Cabrera island, so close, yet so far. I see it practically every day, calling out to me to come visit. Just south of my lil town of Sa Rapita and I have been wanting to take a boat ride there to check it out. Finally, with my friend Perla in tow, I did.

Cabrera is sometimes called Goat Island and measures four by three miles (about 6.5 x 5 km). It’s a charming rocky island, much frequented by pirates in days of old. On a darker note, it also served as a prisoner-of-war camp during the Napoleonic Wars. Many died on this island during this period. Cabrera is beauty incarnate, rich in wildlife and plants, and the island has been a national park since 1991.

Daily excursions by boat run from Colonia de Sant Jordi. The boat leaves at 9:30 a.m. and arrives back on the mainland at 5:00 p.m. You can also visit with your own yacht, but you must get permission in advance, and only 50 boats are allowed in the harbor (the island’s only legal mooring place) at one time.

Perla and I got up early, drove over to Colonia de Sant Jordi, had a quick café con leche and boarded the small boat. We made a reservation a few days before and everything was very easy peasy japaneasy. We headed for the back of the boat and pulled on our rain jackets, the day was starting out a bit cloudy. The trip took about an hour to get to the main island of Cabrera.

Once there, we had a “guide” give us some “guidelines”: There are no trash cans, so please bring your trash back with you. There are very few toilets, so please use the one at the port while you can. There is one small cafe and there is not a hotel on the island, so if you miss the boat back, well, have fun roughing it. After that, we were on our own for about five hours.

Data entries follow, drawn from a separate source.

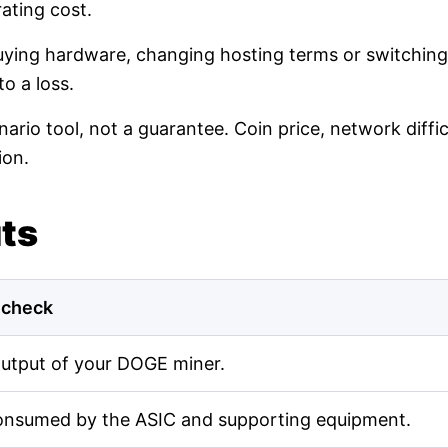
ating cost.
buying hardware, changing hosting terms or switching
o a loss.
nario tool, not a guarantee. Coin price, network diff
ion.
uts
 check
output of your DOGE miner.
onsumed by the ASIC and supporting equipment.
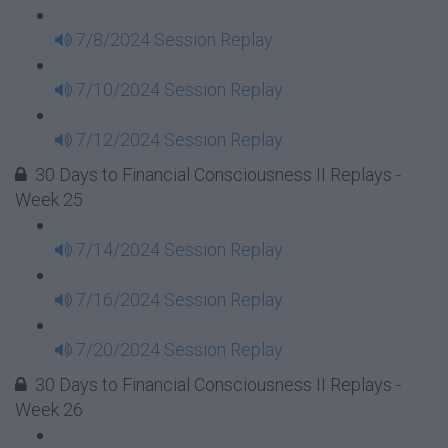
7/8/2024 Session Replay
7/10/2024 Session Replay
7/12/2024 Session Replay
30 Days to Financial Consciousness II Replays -
Week 25
7/14/2024 Session Replay
7/16/2024 Session Replay
7/20/2024 Session Replay
30 Days to Financial Consciousness II Replays -
Week 26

Perls and I had packed a deeeelish picnic and we decided the castle on the cliff was our destination for lunch. The castle was built in the late 14th century to ward off pirates, and later it held mostly French prisoners during the Napoleonic Wars. Pirates and prisoners, sounds treacherous. Let’s go! Climbing to the castle …..

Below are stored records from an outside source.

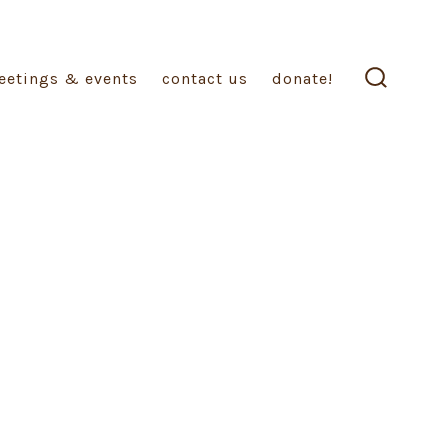
eetings & events
contact us
donate!
search
toggle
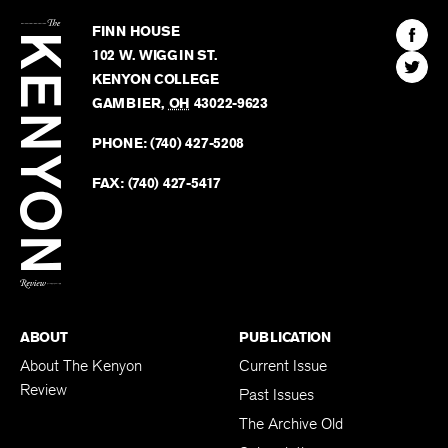
The
Kenyon
Find
FINN HOUSE
Review
The
102 W. WIGGIN ST.
Find
Kenyo
KENYON COLLEGE
The
Revie
GAMBIER
,
OH
43022-9623
Kenyo
on
Revie
PHONE:
(740) 427-5208
Faceb
on
Twitter
FAX:
(740) 427-5417
BACK TO TOP
ABOUT
PUBLICATION
About The Kenyon
Current Issue
Review
Past Issues
The Archive Old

We picked out a cozy spot where many prisoners probably once sat. But I bet they didn’t have as good of a spread as we had; Mallorcan Pere Seda rosado wine, Mallorcan olives, pickled onions, grapes, yummy Mahon cheese cubes and a baguette from the local bakery.

Even the ants enjoyed it ……

The castle (which dates to the end of the 1400 century) was the popular place to see once the boat docked. But Perla and I stayed long after everyone had checked it out. It was only us, and the ghosts for the remainder of our stay. We looked down towards the water 80 meters below, pretended we were prisoners for awhile ….

The prisoners probably never looked as happy, or pretty. And then, sadly, time to head back down so we wouldn’t miss the boat. Back down the skinny stairs.

Cabrera is famous for its population of Balearic lizards, of which there are about 10 subspecies. Here is one lil dude we saw. Cutie.

Past the graveyard where the prisoners who died are buried. Of 9,000 sent to Cabrera, only 3,600 survived.

And to the cafe for a cerveza.

Life is good.

But wait, the trip isn’t over yet. There is one more stop. Picture a bright bluejay. Picture the vibrant blue of fresh turquoise blue paint. Now mix those up, multiply it by 1000 and you are a little bit closer to the color of the water in the cave. Cova Blava was incredible. The boat enters the cave where you can jump in the water and swim around. And though it was a bit chilly out we didn’t want to miss out on anything. So swim we did! And it was cold. And beautiful.

Alas, the trip is over. The clouds started to rain. And we became the captain of the boat. Go see Cabrera.